O discurso também ressignifica o conceito de revolução. Em vez de vinculá-la exclusivamente à luta armada ou à tomada violenta do poder, Lula demonstra que uma verdadeira revolução só será possível com o amadurecimento da consciência popular. A democracia liberal opera dentro dos limites do capitalismo, funcionando como um processo para definir quais grupos assumem o controle do Estado. Superar esse sistema exige um movimento que parta do povo, e a construção de um partido dos trabalhadores que una setores diversos que lutam por transformações profundas na sociedade é um processo pré-revolucionário. Esse movimento, utilizando as próprias regras da classe dominante, colocou, no Brasil, os trabalhadores no governo, enfrentando duros ataques desde as oligarquias até dos próprios setores vanguardistas, mas, sem dúvidas, avançando profundamente nas condições objetivas de justiça e igualdade para a classe trabalhadora.

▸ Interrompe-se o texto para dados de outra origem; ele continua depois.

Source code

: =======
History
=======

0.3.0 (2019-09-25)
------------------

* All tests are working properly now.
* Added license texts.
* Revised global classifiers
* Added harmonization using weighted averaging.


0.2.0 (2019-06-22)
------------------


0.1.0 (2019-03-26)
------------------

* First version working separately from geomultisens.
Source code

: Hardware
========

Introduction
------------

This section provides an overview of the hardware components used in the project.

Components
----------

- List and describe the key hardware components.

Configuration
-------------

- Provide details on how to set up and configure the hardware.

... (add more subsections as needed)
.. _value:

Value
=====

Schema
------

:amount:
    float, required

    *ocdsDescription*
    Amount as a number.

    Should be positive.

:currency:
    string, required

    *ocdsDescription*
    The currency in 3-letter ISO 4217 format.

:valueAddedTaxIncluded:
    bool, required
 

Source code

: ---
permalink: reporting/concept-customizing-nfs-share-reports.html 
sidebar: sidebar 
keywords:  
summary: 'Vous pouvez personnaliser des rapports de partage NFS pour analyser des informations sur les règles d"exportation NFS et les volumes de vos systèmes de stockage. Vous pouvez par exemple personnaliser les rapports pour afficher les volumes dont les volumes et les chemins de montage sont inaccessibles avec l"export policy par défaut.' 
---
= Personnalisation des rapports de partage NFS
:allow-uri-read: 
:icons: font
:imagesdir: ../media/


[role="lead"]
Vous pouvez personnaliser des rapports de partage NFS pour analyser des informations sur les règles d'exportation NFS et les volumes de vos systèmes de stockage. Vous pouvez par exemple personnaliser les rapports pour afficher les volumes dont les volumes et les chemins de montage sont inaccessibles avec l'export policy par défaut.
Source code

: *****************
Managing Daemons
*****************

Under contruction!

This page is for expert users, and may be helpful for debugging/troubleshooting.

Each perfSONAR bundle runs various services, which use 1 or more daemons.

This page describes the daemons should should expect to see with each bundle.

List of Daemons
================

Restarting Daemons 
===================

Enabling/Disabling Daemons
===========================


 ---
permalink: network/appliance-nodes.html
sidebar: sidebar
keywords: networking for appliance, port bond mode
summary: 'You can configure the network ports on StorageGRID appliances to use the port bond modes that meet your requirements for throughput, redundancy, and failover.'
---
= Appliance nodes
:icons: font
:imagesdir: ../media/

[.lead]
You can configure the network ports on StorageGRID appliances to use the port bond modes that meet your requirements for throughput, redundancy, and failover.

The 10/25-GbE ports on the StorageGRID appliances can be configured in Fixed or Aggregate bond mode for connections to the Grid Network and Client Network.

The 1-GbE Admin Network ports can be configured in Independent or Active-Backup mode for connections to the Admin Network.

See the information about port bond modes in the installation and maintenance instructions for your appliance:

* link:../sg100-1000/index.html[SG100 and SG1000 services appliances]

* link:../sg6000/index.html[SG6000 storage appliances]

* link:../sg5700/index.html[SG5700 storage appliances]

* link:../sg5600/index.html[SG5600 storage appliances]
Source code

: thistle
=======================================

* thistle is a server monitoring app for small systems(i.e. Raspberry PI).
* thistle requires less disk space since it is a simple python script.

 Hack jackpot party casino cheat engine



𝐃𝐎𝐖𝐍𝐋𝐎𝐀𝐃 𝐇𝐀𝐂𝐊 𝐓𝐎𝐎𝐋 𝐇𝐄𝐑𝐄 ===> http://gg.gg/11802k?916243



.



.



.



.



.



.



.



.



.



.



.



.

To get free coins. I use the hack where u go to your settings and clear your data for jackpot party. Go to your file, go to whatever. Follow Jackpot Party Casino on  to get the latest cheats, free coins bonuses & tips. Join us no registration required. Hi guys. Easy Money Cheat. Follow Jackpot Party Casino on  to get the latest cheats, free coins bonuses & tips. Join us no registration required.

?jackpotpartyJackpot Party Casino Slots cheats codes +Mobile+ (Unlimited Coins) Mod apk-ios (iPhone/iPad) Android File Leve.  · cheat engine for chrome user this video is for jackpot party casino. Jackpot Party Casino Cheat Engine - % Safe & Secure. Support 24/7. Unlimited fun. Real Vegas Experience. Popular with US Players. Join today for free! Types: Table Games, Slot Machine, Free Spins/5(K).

Sem essa base de consciência popular, há o risco de reproduzir as mesmas estruturas de dominação que se pretende abolir. Nesse sentido, a defesa de Lula pela democracia não é apenas pragmática, mas ideológica. Ele apresenta a democracia como um espaço para organização, educação e mobilização popular, essencial para construir uma sociedade mais justa e igualitária. Mais do que uma crítica às revoluções vanguardistas do passado, seu discurso é um convite à reflexão sobre o futuro: como garantir que as transformações sociais sejam feitas pelo povo e para o povo, sem que as vozes críticas sejam silenciadas em nome da “pureza revolucionária”?
A história ensina que revoluções lideradas por vanguardas, sem participação ativa das massas, muitas vezes degeneraram em autoritarismo. Exemplos como o stalinismo e os excessos de regimes revolucionários mostram que a concentração de poder em poucos, mesmo com boas intenções iniciais, pode levar à repressão e à alienação das próprias massas que deveriam ser protagonistas.
Lula, com sua trajetória de sindicalista e líder popular, resgata a ideia de que a transformação social não se faz apenas com decretos ou slogans, mas com a construção lenta e contínua de uma consciência coletiva. A democracia, apesar de suas limitações nos marcos do capitalismo, é apresentada como um espaço indispensável para essa construção.
O desafio, portanto, não é apenas criticar o que se apresenta como revoluções no passado, mas evitar repetir seus erros. A verdadeira revolução, como aponta Lula, não é a que parte de uma elite iluminada, mas a que nasce da organização e da conscientização do povo. Afinal, qualquer transformação que não inclua o protagonismo popular corre o risco de ser apenas uma mudança superficial de quem detém o poder.
Que essa reflexão sirva para reforçar o valor da crítica, do debate e da pluralidade em qualquer projeto de transformação social. Pois, se “criticar é inimigo da Revolução!”, o que se constrói é uma ditadura disfarçada de mudança.